COLD HOUSING THAT KILLS

Cold and damp living conditions contribute to the deaths of about 1600 people every winter, a study has found.

The 2008 Otago University study found that each year, about 1600 more people died during the winter months than in other seasons.

Researcher Dr Michael Baker said "excess winter mortality" was a huge and so far intractable problem for New Zealand.

"It's the scale of it," Dr Baker said.

"It's like four road tolls added together every winter."

The study used data from several years and found no decline in the rate for the past 15 to 20 years.

It was still too early to assess the full impact of Government-backed insulation schemes, Dr Baker said.

People with cardiovascular or respiratory diseases were more likely to die when their bodies had to cope with the effort of functioning during the cold.

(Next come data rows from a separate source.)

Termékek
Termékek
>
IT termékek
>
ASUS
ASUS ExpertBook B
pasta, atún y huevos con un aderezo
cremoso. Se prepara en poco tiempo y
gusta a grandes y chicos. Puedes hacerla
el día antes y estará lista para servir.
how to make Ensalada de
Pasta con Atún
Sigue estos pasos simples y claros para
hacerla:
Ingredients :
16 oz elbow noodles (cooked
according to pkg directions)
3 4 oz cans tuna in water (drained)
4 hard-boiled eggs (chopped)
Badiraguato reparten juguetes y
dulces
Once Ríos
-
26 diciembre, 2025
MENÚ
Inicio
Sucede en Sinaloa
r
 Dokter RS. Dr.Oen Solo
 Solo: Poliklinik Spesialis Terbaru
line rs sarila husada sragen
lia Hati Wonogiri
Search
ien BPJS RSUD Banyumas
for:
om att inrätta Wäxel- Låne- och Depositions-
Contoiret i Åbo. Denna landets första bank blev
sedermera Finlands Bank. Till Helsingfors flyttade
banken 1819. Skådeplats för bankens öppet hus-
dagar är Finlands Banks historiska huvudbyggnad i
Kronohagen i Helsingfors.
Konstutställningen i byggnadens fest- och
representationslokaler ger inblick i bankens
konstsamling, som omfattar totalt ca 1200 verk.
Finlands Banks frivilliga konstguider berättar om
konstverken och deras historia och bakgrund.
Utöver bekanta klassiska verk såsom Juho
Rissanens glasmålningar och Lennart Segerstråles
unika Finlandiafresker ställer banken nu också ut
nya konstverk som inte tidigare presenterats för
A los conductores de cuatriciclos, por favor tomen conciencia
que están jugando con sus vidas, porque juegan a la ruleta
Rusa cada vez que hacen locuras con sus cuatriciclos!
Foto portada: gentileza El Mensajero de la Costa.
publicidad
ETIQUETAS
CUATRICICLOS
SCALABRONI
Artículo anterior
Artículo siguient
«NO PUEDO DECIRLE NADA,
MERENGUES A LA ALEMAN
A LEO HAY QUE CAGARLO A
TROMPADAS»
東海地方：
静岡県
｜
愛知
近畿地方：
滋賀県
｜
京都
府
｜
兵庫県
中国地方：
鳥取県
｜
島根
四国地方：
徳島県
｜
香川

"The big question has been, if we didn't have that exposure to extreme - and partly indoor - cold, would people die of something else?

"And it's quite likely they wouldn't ... this excess winter mortality is not inevitable."

Dr Baker is involved in intervention studies where people with chronic illnesses are given heating vouchers.

He said some people were surprised such research was being carried out in New Zealand, which seemed "desperate" when compared with Northern Hemisphere countries.

"There, the idea that people should be cold at home indoors is quite a foreign concept - they're mystified by it."